====== FRAGMENTO DADO

Hubo además una serie de prohibiciones que afectaron a deportistas rusos por parte de distintas federaciones, deportistas que ya venían complicados porque no se les permitía representar a su país debido a los escándalos de dopaje, se les autorizaba a participar en competencias internacionales pero sin el estandarte de su país. Pero ahora fueron directamente cancelados. Cancelados no por sus decisiones (como puede asumirse ocurre en un caso de dopaje, ya que se asume que hay una responsabilidad del atleta al aceptar someterse a una práctica de este tipo), sino por la determinación de su gobierno, por una decisión política que no está a su alcance torcer. Y por más que públicamente muchos se hayan manifestado en contra de la decisión de su país, igual, ha sido borrados de toda competencia.

============
====== MATERIAL APORTADO

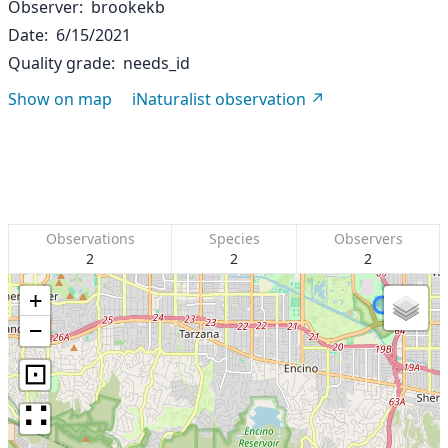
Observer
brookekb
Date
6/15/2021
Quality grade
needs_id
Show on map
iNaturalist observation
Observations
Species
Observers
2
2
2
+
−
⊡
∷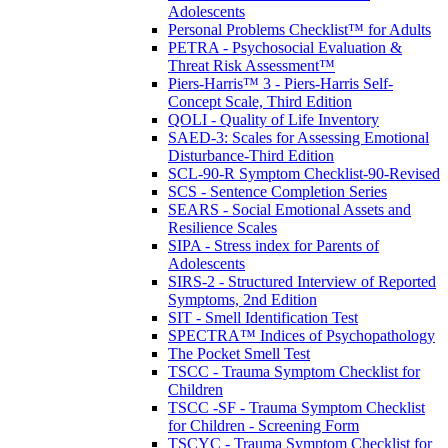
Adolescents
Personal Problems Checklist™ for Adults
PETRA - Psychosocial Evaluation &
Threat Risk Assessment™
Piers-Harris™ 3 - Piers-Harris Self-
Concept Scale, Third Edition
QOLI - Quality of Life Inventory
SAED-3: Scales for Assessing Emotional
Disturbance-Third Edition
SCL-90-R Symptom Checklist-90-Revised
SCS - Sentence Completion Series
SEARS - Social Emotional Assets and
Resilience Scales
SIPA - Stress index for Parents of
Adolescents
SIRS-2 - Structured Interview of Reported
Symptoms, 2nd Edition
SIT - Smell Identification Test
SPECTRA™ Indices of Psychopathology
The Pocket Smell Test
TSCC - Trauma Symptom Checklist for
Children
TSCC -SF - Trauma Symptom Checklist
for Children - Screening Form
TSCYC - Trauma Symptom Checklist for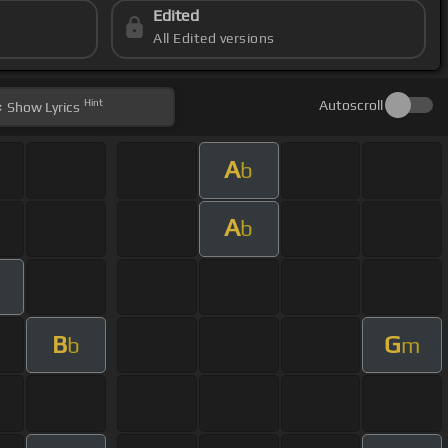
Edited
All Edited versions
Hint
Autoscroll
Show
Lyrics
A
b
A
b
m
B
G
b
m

============
====== MATERIAL APORTADO

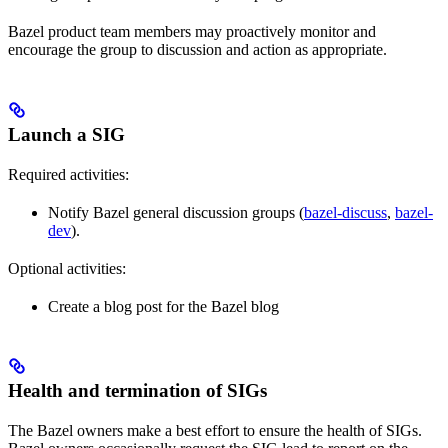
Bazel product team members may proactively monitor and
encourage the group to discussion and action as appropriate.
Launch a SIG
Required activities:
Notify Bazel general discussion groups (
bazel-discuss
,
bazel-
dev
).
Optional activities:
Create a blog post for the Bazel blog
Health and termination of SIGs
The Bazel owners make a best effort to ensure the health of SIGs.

============

▸ CONSIGNA 1
Pasa al inglés esta oración del fragmento sobre los deportistas rusos: «Pero ahora fueron directamente cancelados.»
▸ CONSIGNA 2
Repite tal cual el tramo del fragmento sobre los deportistas rusos que va desde "Hubo además una" hasta "de toda competencia.", ambos incluidos.

▸ RESPUESTA 1
But now they were outright canceled.

▸ RESPUESTA 2
Hubo además una serie de prohibiciones que afectaron a deportistas rusos por parte de distintas federaciones, deportistas que ya venían complicados porque no se les permitía representar a su país debido a los escándalos de dopaje, se les autorizaba a participar en competencias internacionales pero sin el estandarte de su país. Pero ahora fueron directamente cancelados. Cancelados no por sus decisiones (como puede asumirse ocurre en un caso de dopaje, ya que se asume que hay una responsabilidad del atleta al aceptar someterse a una práctica de este tipo), sino por la determinación de su gobierno, por una decisión política que no está a su alcance torcer. Y por más que públicamente muchos se hayan manifestado en contra de la decisión de su país, igual, ha sido borrados de toda competencia.